Shame, a powerful instance of embodiment, “arises from a collision of bodies, ideas, history, and place.” Beyond merely a blush, it transpired in me easily, immediately and involuntarily as I fought to assimilate into Canadian culture.
As a 9-year-old landed immigrant, I pronounced ‘three’ more like ‘tree’ and became determined to rectify my speech, which I thought betrayed me. It was just one staunch reminder of my Otherness, of “‘back home.”
To my parents’ disappointment, I dropped my middle name (Wen Xian 文贤) from official documents when I was 16. I didn’t want to put other people through having to pronounce it, or rather, I didn’t want to put myself through having to hear other people attempt it. It’d been painful up until that point.
When forced to admit my differences to others and to myself — when I was younger — I felt embarrassed and ashamed. Moments of hyper-visibility when I most wanted to disappear led to these trivial ways of behaving, which I now lament. In my naive head, my actions were justified as simply necessary for integration.
To remain Chinese and Singaporean was — I thought — always at the expense of being less than a full, authentic Canadian.
But then I took that Asian literatures class at the age of 21 and, indirectly, shame became a teacher. It led me to the realization that I wanted and needed to own up to, and play a more active role in my life as a Chinese-Canadian, an immigrant, a woman, a settler.
Shame and interest are intimately linked, with the former always being conceived of in the latter. Together, they question our value system. They ask what is important. Thus, the shame that caused me to conceal my differences gave way to a different kind of shame. One born of the guilt resulting from that concealment.
All of a sudden, it became necessary to acknowledge and reconcile my heritage. To do so means asking again and again — what it means to live on this colonized land, as an immigrant and a settler, to have this skin and certain types of interactions.
Before I left Singapore and after — once my family settled in Mississauga — I was asked repeatedly why we were leaving or why we’d moved. “For a better life,” I mouthed many, many times. For my parents, this meant less stress and more opportunity — be it in education or work, for us kids. The words had not much weight for me at that age. Now, I interpret it as having given me the chance to own experiences and sentiments I might not otherwise have.

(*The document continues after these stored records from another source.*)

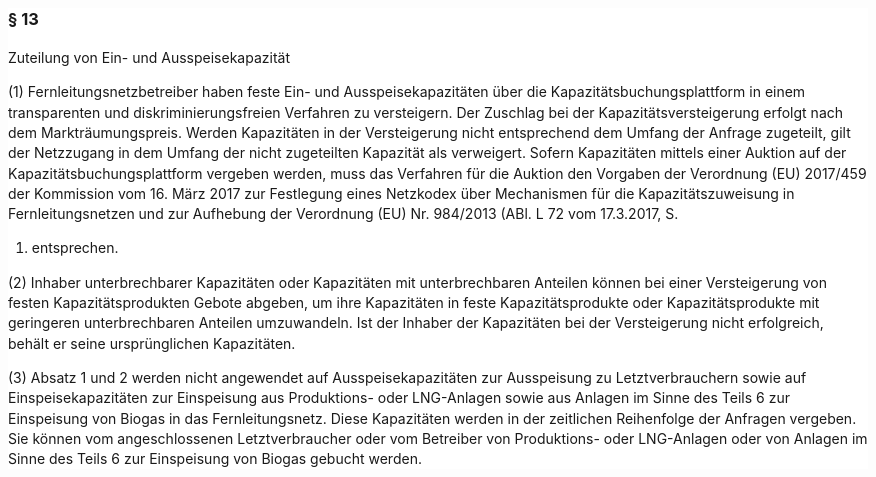 </div>

</div>

</div>

</div>

<span id="BJNR126110010BJNE001403377.html"></span>

### § 13  
Zuteilung von Ein- und Ausspeisekapazität

<div>

<div class="jnhtml">

<div>

<div class="jurAbsatz">

(1) Fernleitungsnetzbetreiber haben feste Ein- und Ausspeisekapazitäten
über die Kapazitätsbuchungsplattform in einem transparenten und
diskriminierungsfreien Verfahren zu versteigern. Der Zuschlag bei der
Kapazitätsversteigerung erfolgt nach dem Markträumungspreis. Werden
Kapazitäten in der Versteigerung nicht entsprechend dem Umfang der
Anfrage zugeteilt, gilt der Netzzugang in dem Umfang der nicht
zugeteilten Kapazität als verweigert. Sofern Kapazitäten mittels einer
Auktion auf der Kapazitätsbuchungsplattform vergeben werden, muss das
Verfahren für die Auktion den Vorgaben der Verordnung (EU) 2017/459 der
Kommission vom 16. März 2017 zur Festlegung eines Netzkodex über
Mechanismen für die Kapazitätszuweisung in Fernleitungsnetzen und zur
Aufhebung der Verordnung (EU) Nr. 984/2013 (ABl. L 72 vom 17.3.2017, S.
1) entsprechen.

</div>

<div class="jurAbsatz">

(2) Inhaber unterbrechbarer Kapazitäten oder Kapazitäten mit
unterbrechbaren Anteilen können bei einer Versteigerung von festen
Kapazitätsprodukten Gebote abgeben, um ihre Kapazitäten in feste
Kapazitätsprodukte oder Kapazitätsprodukte mit geringeren
unterbrechbaren Anteilen umzuwandeln. Ist der Inhaber der Kapazitäten
bei der Versteigerung nicht erfolgreich, behält er seine ursprünglichen
Kapazitäten.

</div>

<div class="jurAbsatz">

(3) Absatz 1 und 2 werden nicht angewendet auf Ausspeisekapazitäten zur
Ausspeisung zu Letztverbrauchern sowie auf Einspeisekapazitäten zur
Einspeisung aus Produktions- oder LNG-Anlagen sowie aus Anlagen im Sinne
des Teils 6 zur Einspeisung von Biogas in das Fernleitungsnetz. Diese
Kapazitäten werden in der zeitlichen Reihenfolge der Anfragen vergeben.
Sie können vom angeschlossenen Letztverbraucher oder vom Betreiber von
Produktions- oder LNG-Anlagen oder von Anlagen im Sinne des Teils 6 zur
Einspeisung von Biogas gebucht werden.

If we’d stayed in Singapore, would I be as jointly fascinated and disturbed about how I and others embody the subjectivities of Chinese-ness and womanhood?
Would I be questioning the splittings, fractures, markings and graftings in myself and others as much as I do now?
Would I even be filing away instances of belittlement and silence, or think that shame could have positive and productive outcomes?
Every story is a travel story, Michel de Certeau wrote, and in mine, having enduring emotional and historical attachments to Asia is part of that story.
Sharing my body with the flesh of the world and going back and forth trying to make sense of one another is part of that story.
Getting my tongue stunned into a giant knot in confrontations is part of that story.
Having rich and frustrating conversations about identity and being is part of that story.
The “better life” in Canada that my parents afforded me with came coupled with all of these pleasures and complexities. I believe that I owe it to them and myself to keep interrogating and articulating these experiences the best I can.
This text was adapted from my MFA Visual Art thesis, “A Question of Priorities: Unmapping Through a Diasporic Femininty” (2010). Versions of this piece have been presented as artist talks at the University of British Columbia in 2015 and Emily Carr University in 2018, and appears in the Canadian publication Living Hyphen (Vol. 1, 2018).